» Page excerpt:
__________
For example, if you read the official press, you'd see a lot of articles about how bad the economy is for IT folk. That's entirely true, as far as it goes, but it only goes so far. The official press talks about the disappearance of jobs, and about the outsourcing of jobs, and about the unemployment rate, but doesn't talk about the fates of individual people displaced by the upheaval. Are the people who've been thrown out of work starving, or are they managing to live and to feed and clothe their families? The official story doesn't cover that -- but those silly little picture pages do, just by showing the children of these unemployed workers well-fed and dressed in new-ish clothes. Web pages are very cheap, so that indicates that the unemployed techies aren't starving.

It's kind of like the character in the play who found out one morning that he'd spent his whole life speaking in prose. You've spent your whole life participating in the culture, and a record of that life is important to a historian interested in your culture.

Don't do that. (4, Insightful)
__________
» Exercise instructions:
Answer these questions about the forum post:
1. Which three topics about IT jobs does the official press cover?
2. How do the picture pages show the children of unemployed workers?
3. What did the character in the play discover one morning?
Rely only on the forum post for your answers.

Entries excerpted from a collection
__________
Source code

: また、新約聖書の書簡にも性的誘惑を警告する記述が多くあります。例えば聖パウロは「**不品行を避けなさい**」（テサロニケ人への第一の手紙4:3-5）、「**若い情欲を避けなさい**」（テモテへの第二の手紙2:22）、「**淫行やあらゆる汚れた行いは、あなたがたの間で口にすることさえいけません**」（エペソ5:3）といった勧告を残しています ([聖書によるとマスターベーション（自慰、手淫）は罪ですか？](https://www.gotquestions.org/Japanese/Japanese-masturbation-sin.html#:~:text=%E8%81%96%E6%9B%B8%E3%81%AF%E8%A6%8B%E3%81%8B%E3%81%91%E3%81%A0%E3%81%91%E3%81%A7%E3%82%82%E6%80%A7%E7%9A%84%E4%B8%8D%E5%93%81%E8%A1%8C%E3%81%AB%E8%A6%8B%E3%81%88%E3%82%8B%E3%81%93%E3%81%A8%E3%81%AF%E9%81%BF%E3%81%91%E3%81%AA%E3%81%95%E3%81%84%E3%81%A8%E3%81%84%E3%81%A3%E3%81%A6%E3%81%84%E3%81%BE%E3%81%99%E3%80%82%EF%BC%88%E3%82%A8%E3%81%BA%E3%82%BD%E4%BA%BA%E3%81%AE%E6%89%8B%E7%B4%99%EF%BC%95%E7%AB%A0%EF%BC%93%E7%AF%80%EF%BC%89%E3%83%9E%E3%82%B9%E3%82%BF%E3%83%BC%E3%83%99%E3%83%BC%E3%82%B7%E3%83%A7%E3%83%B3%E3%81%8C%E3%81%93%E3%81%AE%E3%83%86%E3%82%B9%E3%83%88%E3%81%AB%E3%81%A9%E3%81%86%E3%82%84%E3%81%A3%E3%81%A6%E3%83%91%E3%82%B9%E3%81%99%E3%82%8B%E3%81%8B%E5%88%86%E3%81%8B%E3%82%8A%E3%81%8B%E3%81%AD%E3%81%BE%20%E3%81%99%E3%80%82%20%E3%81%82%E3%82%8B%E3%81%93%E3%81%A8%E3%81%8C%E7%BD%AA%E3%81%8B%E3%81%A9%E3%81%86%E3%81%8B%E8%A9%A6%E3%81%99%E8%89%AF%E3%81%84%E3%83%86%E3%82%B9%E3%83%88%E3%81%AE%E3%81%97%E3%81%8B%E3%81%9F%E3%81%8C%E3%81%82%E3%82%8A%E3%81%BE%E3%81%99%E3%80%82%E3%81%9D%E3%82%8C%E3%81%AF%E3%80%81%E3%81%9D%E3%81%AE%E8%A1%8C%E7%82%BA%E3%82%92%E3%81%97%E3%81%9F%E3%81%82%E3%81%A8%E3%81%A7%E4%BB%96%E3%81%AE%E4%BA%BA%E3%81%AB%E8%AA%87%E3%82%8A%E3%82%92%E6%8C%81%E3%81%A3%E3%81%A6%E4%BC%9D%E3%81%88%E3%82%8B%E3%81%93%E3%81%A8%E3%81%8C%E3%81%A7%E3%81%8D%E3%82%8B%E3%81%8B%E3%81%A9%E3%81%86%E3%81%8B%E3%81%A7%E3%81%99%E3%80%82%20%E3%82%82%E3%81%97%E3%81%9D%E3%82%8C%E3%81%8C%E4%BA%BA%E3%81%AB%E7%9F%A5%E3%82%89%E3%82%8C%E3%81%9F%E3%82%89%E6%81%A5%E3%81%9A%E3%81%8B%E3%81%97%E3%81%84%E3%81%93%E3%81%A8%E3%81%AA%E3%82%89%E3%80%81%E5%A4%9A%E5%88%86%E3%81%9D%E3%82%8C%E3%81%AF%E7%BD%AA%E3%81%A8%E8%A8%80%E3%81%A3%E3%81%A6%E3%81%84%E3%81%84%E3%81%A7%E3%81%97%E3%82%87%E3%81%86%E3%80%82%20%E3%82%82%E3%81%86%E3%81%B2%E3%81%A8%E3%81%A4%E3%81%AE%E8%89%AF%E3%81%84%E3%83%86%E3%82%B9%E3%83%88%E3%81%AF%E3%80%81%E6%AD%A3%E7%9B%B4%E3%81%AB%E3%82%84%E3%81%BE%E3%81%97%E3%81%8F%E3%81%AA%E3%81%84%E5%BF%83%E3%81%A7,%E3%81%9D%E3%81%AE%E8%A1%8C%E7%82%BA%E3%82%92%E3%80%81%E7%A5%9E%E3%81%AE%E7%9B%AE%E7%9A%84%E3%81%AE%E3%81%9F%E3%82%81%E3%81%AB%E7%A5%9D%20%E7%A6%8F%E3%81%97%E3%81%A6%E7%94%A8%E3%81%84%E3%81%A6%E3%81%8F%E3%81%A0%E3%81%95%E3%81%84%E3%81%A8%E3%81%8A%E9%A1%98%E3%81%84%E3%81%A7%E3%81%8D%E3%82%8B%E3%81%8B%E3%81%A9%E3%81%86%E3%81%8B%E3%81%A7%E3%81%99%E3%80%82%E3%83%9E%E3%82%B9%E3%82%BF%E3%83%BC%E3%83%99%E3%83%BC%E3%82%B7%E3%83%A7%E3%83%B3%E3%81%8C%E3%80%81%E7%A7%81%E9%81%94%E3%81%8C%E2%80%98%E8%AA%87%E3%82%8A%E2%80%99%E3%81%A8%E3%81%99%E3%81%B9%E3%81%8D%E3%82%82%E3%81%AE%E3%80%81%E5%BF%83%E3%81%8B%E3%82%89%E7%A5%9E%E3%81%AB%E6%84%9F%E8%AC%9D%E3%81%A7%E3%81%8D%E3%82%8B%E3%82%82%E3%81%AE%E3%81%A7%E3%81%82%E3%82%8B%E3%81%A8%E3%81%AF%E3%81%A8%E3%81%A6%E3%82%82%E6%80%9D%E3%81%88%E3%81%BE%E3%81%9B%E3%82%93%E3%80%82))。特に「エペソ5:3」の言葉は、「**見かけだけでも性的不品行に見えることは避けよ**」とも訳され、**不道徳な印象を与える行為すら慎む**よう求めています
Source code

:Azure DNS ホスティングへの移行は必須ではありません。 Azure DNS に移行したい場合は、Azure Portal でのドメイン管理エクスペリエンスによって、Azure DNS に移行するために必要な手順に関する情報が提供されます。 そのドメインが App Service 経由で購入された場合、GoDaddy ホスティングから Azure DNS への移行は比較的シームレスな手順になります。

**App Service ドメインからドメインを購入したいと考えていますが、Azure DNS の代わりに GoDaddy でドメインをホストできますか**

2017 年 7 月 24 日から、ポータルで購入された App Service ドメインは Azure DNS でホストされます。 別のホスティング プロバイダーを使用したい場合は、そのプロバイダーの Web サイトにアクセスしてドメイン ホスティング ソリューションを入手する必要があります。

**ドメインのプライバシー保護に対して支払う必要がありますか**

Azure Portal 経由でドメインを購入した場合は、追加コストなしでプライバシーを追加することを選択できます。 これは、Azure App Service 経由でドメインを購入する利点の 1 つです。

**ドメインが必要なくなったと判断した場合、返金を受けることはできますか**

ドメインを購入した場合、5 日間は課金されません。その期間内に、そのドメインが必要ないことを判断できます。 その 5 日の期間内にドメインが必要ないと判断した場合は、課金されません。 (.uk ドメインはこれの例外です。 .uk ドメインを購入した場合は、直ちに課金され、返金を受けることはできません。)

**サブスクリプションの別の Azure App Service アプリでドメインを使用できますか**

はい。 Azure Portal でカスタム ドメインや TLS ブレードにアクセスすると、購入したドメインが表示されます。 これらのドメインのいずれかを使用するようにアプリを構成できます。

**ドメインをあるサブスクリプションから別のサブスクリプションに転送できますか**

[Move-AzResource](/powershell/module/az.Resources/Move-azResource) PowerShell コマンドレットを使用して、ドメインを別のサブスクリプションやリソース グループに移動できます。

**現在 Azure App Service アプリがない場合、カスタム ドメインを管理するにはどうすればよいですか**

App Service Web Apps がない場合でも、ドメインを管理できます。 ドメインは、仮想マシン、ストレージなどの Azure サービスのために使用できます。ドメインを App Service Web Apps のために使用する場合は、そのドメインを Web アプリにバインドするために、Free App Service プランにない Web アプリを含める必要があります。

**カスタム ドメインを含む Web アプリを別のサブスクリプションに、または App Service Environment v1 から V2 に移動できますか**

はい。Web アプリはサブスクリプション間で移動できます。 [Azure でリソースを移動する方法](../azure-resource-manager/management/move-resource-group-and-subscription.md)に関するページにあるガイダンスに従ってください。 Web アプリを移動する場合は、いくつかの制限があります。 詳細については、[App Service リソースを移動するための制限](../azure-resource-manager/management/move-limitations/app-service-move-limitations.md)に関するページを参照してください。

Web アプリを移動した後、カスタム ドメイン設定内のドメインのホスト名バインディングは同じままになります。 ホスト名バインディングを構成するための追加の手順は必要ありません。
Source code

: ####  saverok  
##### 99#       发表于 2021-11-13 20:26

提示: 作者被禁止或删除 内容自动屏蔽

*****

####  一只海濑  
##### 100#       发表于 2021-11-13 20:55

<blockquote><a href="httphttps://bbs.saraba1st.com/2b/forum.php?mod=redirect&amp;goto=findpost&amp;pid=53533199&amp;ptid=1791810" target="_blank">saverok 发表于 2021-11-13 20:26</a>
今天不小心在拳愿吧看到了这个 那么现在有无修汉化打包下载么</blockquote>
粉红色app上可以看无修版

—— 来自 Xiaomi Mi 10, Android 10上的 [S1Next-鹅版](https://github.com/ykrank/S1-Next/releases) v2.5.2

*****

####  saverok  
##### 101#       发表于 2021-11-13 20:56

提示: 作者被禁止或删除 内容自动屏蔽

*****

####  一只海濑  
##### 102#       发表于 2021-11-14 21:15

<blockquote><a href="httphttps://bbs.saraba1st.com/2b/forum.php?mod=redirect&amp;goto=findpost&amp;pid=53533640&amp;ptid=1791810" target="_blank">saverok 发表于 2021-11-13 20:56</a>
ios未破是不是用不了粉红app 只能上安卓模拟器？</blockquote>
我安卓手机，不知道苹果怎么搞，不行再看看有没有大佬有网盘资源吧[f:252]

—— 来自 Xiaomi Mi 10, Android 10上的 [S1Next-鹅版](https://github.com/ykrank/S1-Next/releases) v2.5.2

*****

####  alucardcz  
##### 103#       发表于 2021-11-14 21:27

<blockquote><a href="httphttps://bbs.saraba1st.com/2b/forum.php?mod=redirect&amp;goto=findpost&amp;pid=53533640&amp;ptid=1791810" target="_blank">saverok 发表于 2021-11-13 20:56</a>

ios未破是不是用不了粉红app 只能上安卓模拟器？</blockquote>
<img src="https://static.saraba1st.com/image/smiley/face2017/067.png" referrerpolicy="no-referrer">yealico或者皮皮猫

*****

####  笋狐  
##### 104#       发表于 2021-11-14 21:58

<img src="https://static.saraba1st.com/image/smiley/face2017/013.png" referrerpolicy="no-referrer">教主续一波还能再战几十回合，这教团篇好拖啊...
__________
» Written response:
1. The disappearance of jobs, the outsourcing of jobs, and the unemployment rate.
2. Well-fed and dressed in new-ish clothes.
3. That he had spent his whole life speaking in prose.